Security and the Cloud: The need for high bandwidth entropy
Entropy. Its the clutter on your desk, the noise from your fan, the randomness in your life. We spent most of our lives trying to reduce entropy (filing things, sorting, making order from chaos).
But what if I told you there is an entropy shortage somewhere near you, and, that you should care? Would you come and lock me up in pyjamas with sleeves in the back? Well.. you see, good entropy (randomness) is important for good encryption. And you use a lot of it when you create connections to things (as well as on an ongoing basis). If someone can predict your randomness, even just a little, your protections are reduced.
Enter the cloud. A big server, shared with a lot of people. I’ve even heard terms like ‘serverless’ bandied about for something that looks suspiciously like a server to me, just one that shares with a big pool of the great unwashed.

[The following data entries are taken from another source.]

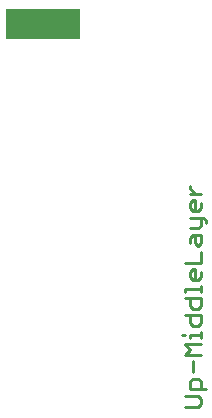
<source format=gtl>
G75*
%MOIN*%
%OFA0B0*%
%FSLAX25Y25*%
%IPPOS*%
%LPD*%
%AMOC8*
5,1,8,0,0,1.08239X$1,22.5*
%
%ADD10C,0.00900*%
%ADD11R,0.25000X0.10000*%
D10*
X0191228Y0167564D02*
X0195690Y0167564D01*
X0196583Y0168456D01*
X0196583Y0170241D01*
X0195690Y0171133D01*
X0191228Y0171133D01*
X0193013Y0173318D02*
X0193013Y0175996D01*
X0193905Y0176888D01*
X0195690Y0176888D01*
X0196583Y0175996D01*
X0196583Y0173318D01*
X0198367Y0173318D02*
X0193013Y0173318D01*
X0193905Y0179073D02*
X0193905Y0182643D01*
X0191228Y0184828D02*
X0193013Y0186613D01*
X0191228Y0188398D01*
X0196583Y0188398D01*
X0196583Y0190583D02*
X0196583Y0192368D01*
X0196583Y0191476D02*
X0193013Y0191476D01*
X0193013Y0190583D01*
X0191228Y0191476D02*
X0190336Y0191476D01*
X0193905Y0194420D02*
X0193013Y0195312D01*
X0193013Y0197990D01*
X0191228Y0197990D02*
X0196583Y0197990D01*
X0196583Y0195312D01*
X0195690Y0194420D01*
X0193905Y0194420D01*
X0193905Y0200175D02*
X0193013Y0201067D01*
X0193013Y0203744D01*
X0191228Y0203744D02*
X0196583Y0203744D01*
X0196583Y0201067D01*
X0195690Y0200175D01*
X0193905Y0200175D01*
X0191228Y0205930D02*
X0191228Y0206822D01*
X0196583Y0206822D01*
X0196583Y0205930D02*
X0196583Y0207714D01*
X0195690Y0209766D02*
X0193905Y0209766D01*
X0193013Y0210659D01*
X0193013Y0212443D01*
X0193905Y0213336D01*
X0194798Y0213336D01*
X0194798Y0209766D01*
X0195690Y0209766D02*
X0196583Y0210659D01*
X0196583Y0212443D01*
X0196583Y0215521D02*
X0191228Y0215521D01*
X0196583Y0215521D02*
X0196583Y0219091D01*
X0195690Y0221276D02*
X0194798Y0222168D01*
X0194798Y0224846D01*
X0193905Y0224846D02*
X0196583Y0224846D01*
X0196583Y0222168D01*
X0195690Y0221276D01*
X0193013Y0222168D02*
X0193013Y0223953D01*
X0193905Y0224846D01*
X0193013Y0227031D02*
X0195690Y0227031D01*
X0196583Y0227923D01*
X0196583Y0230601D01*
X0197475Y0230601D02*
X0198367Y0229708D01*
X0198367Y0228816D01*
X0197475Y0230601D02*
X0193013Y0230601D01*
X0193905Y0232786D02*
X0193013Y0233678D01*
X0193013Y0235463D01*
X0193905Y0236356D01*
X0194798Y0236356D01*
X0194798Y0232786D01*
X0195690Y0232786D02*
X0193905Y0232786D01*
X0195690Y0232786D02*
X0196583Y0233678D01*
X0196583Y0235463D01*
X0196583Y0238541D02*
X0193013Y0238541D01*
X0193013Y0240326D02*
X0193013Y0241218D01*
X0193013Y0240326D02*
X0194798Y0238541D01*
X0196583Y0184828D02*
X0191228Y0184828D01*
D11*
X0143908Y0295000D03*
M02*

</source>
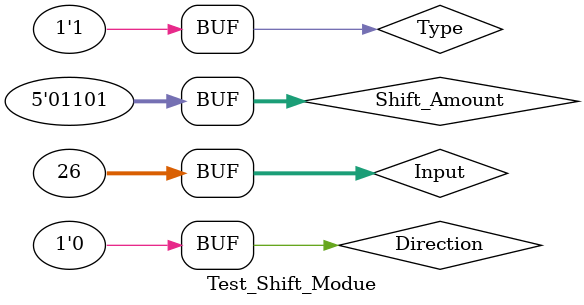
<source format=v>
`timescale 1ns / 1ps


module Test_Shift_Modue;

	// Inputs
	reg [31:0] Input;
	reg [4:0] Shift_Amount;
	reg Type;
	reg Direction;

	// Outputs
	wire [31:0] Output;

	// Instantiate the Unit Under Test (UUT)
	Shift_Module uut (
		.Input(Input), 
		.Shift_Amount(Shift_Amount), 
		.Output(Output), 
		.Type(Type), 
		.Direction(Direction)
	);

	initial begin
		// Initialize Inputs
		Input = 0;
		Shift_Amount = 0;
		Type = 0;
		Direction = 0;
		$monitor("Test Bench for Shift Module");
		$monitor("Input = %d , Shift_Amount = %d , Output = %d , Type = %d , Direction = %d\n",Input,Shift_Amount,Output,Type,Direction);
		// Wait 100 ns for global reset to finish
		#100;
      Input = 32'd23; Shift_Amount = 5'b101; Type = 1'b0; Direction = 1'b0;
		#100;
      Input = 32'd23; Shift_Amount = 5'b101; Type = 1'b0; Direction = 1'b1;
		#100;
      Input = 32'd23; Shift_Amount = 5'b101; Type = 1'b1; Direction = 1'b0;
		#100;
      Input = 32'd23; Shift_Amount = 5'b101; Type = 1'b1; Direction = 1'b1;
		#100;
      Input = 32'd26; Shift_Amount = 5'b1101; Type = 1'b1; Direction = 1'b0;		
		// Add stimulus here

	end
      
endmodule


</source>
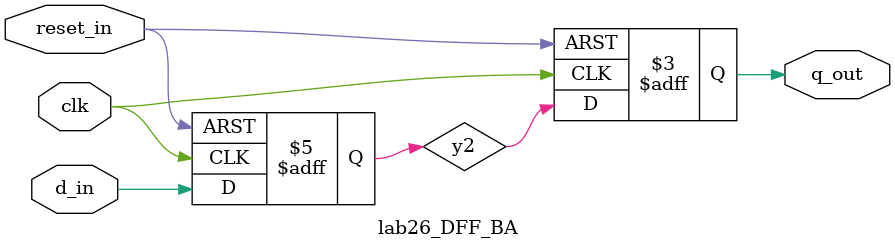
<source format=v>
`timescale 1ns / 1ps


module lab26_DFF_BA(
                    input d_in,
                    input clk,
                    input reset_in,
                    output reg q_out
                    );

reg y1, y2;

always @(posedge clk or negedge reset_in)
begin
    if(!reset_in)
    begin
        y1 = 1'b0;
        y2 = 1'b0;
        q_out = 1'b0;
    end
    else
    begin  
        y1 = d_in;
        q_out = y2;
        y2 = y1;
        

    end
end
endmodule

</source>
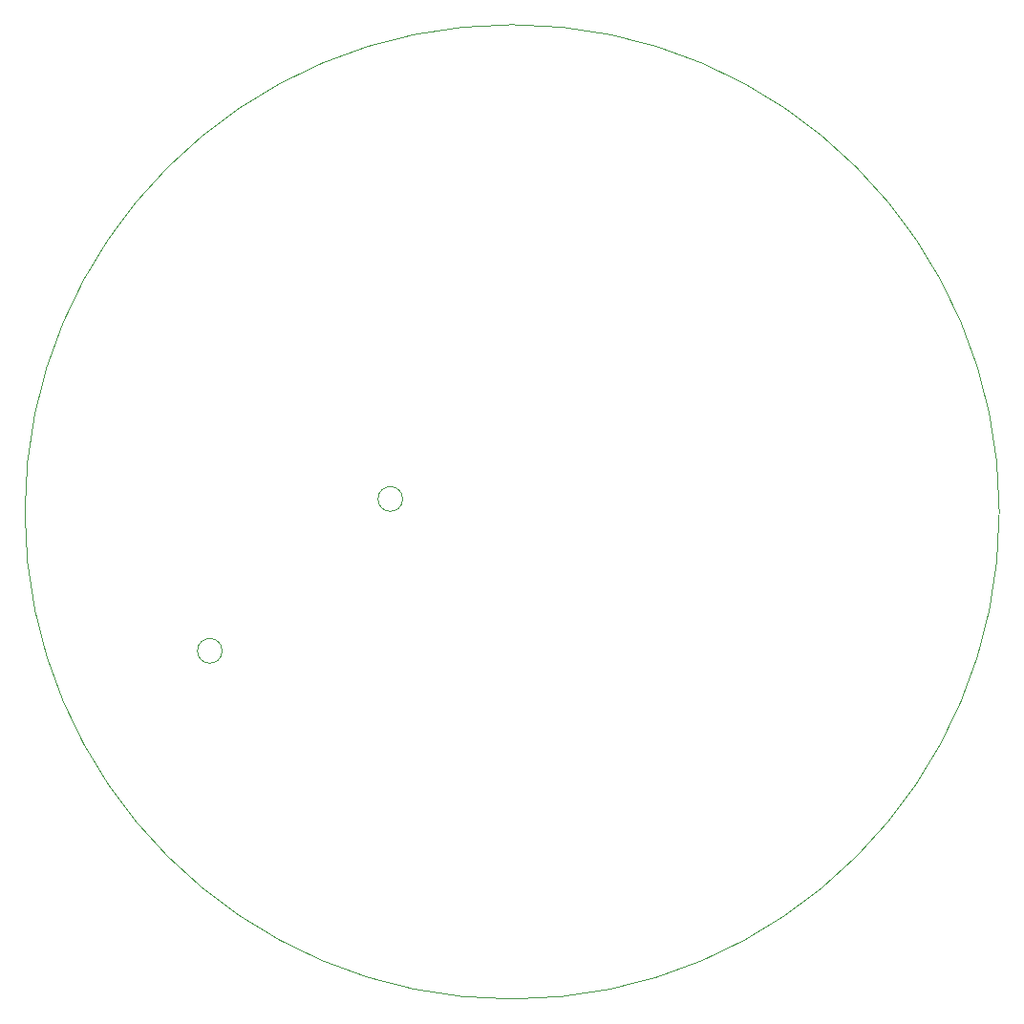
<source format=gbr>
%TF.GenerationSoftware,KiCad,Pcbnew,7.0.2*%
%TF.CreationDate,2023-06-22T15:29:01-04:00*%
%TF.ProjectId,protopico,70726f74-6f70-4696-936f-2e6b69636164,rev?*%
%TF.SameCoordinates,Original*%
%TF.FileFunction,Profile,NP*%
%FSLAX46Y46*%
G04 Gerber Fmt 4.6, Leading zero omitted, Abs format (unit mm)*
G04 Created by KiCad (PCBNEW 7.0.2) date 2023-06-22 15:29:01*
%MOMM*%
%LPD*%
G01*
G04 APERTURE LIST*
%TA.AperFunction,Profile*%
%ADD10C,0.101600*%
%TD*%
%TA.AperFunction,Profile*%
%ADD11C,0.120000*%
%TD*%
G04 APERTURE END LIST*
D10*
X193040000Y-99822000D02*
G75*
G03*
X193040000Y-99822000I-43180000J0D01*
G01*
D11*
%TO.C,U2*%
X124155200Y-112141000D02*
G75*
G03*
X124155200Y-112141000I-1092200J0D01*
G01*
X140157200Y-98679000D02*
G75*
G03*
X140157200Y-98679000I-1092200J0D01*
G01*
%TD*%
M02*

</source>
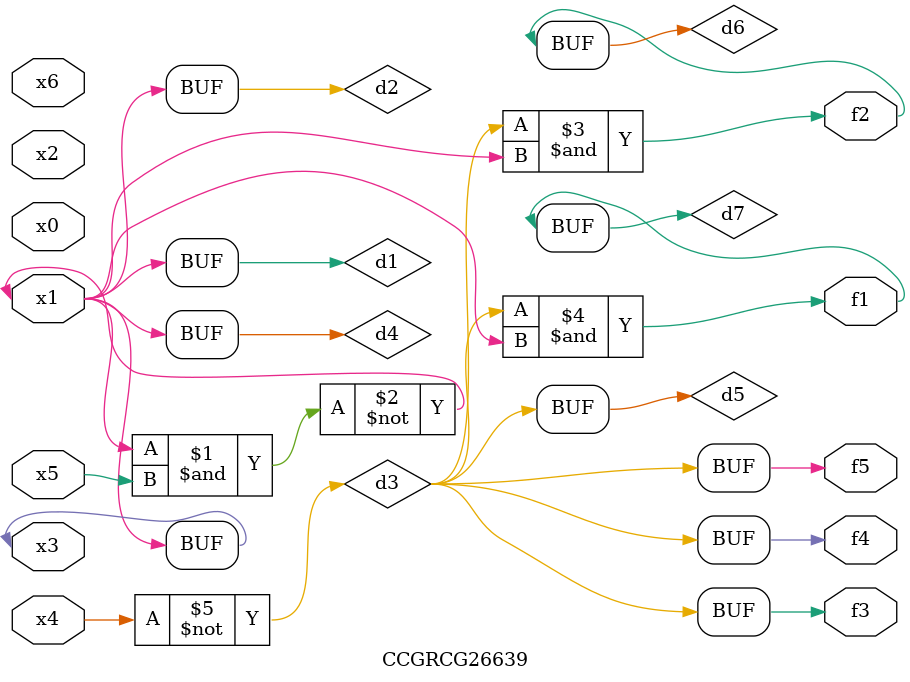
<source format=v>
module CCGRCG26639(
	input x0, x1, x2, x3, x4, x5, x6,
	output f1, f2, f3, f4, f5
);

	wire d1, d2, d3, d4, d5, d6, d7;

	buf (d1, x1, x3);
	nand (d2, x1, x5);
	not (d3, x4);
	buf (d4, d1, d2);
	buf (d5, d3);
	and (d6, d3, d4);
	and (d7, d3, d4);
	assign f1 = d7;
	assign f2 = d6;
	assign f3 = d5;
	assign f4 = d5;
	assign f5 = d5;
endmodule

</source>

Lets examine the entropy of one of my home Kubernetes system (which has been pressed into service to build envoy which uses bazel which has previously caused a lot of trouble). See the graph? See how it falls off a cliff when the job starts, and then slowly rebuilds? And this is with a hardware-assisted random-number generator (/rngd is reading from /dev/hwrng). Imagine my poor machine trying to collect randomness, where will it get it from? There’s no mouse or keyboard to get randomness from me. It just sits quietly in the basement, same humdrum existence day in and out.
Now, there are usb random number generators (like this one). $100. it generates about 400kbits/s of random. Is it random? Well, that’s a hard test to perform. And it matters. What if its random number generator is like the one in my old TI 99 4/A machine? You called ‘seed(n)’ and it followed a chain.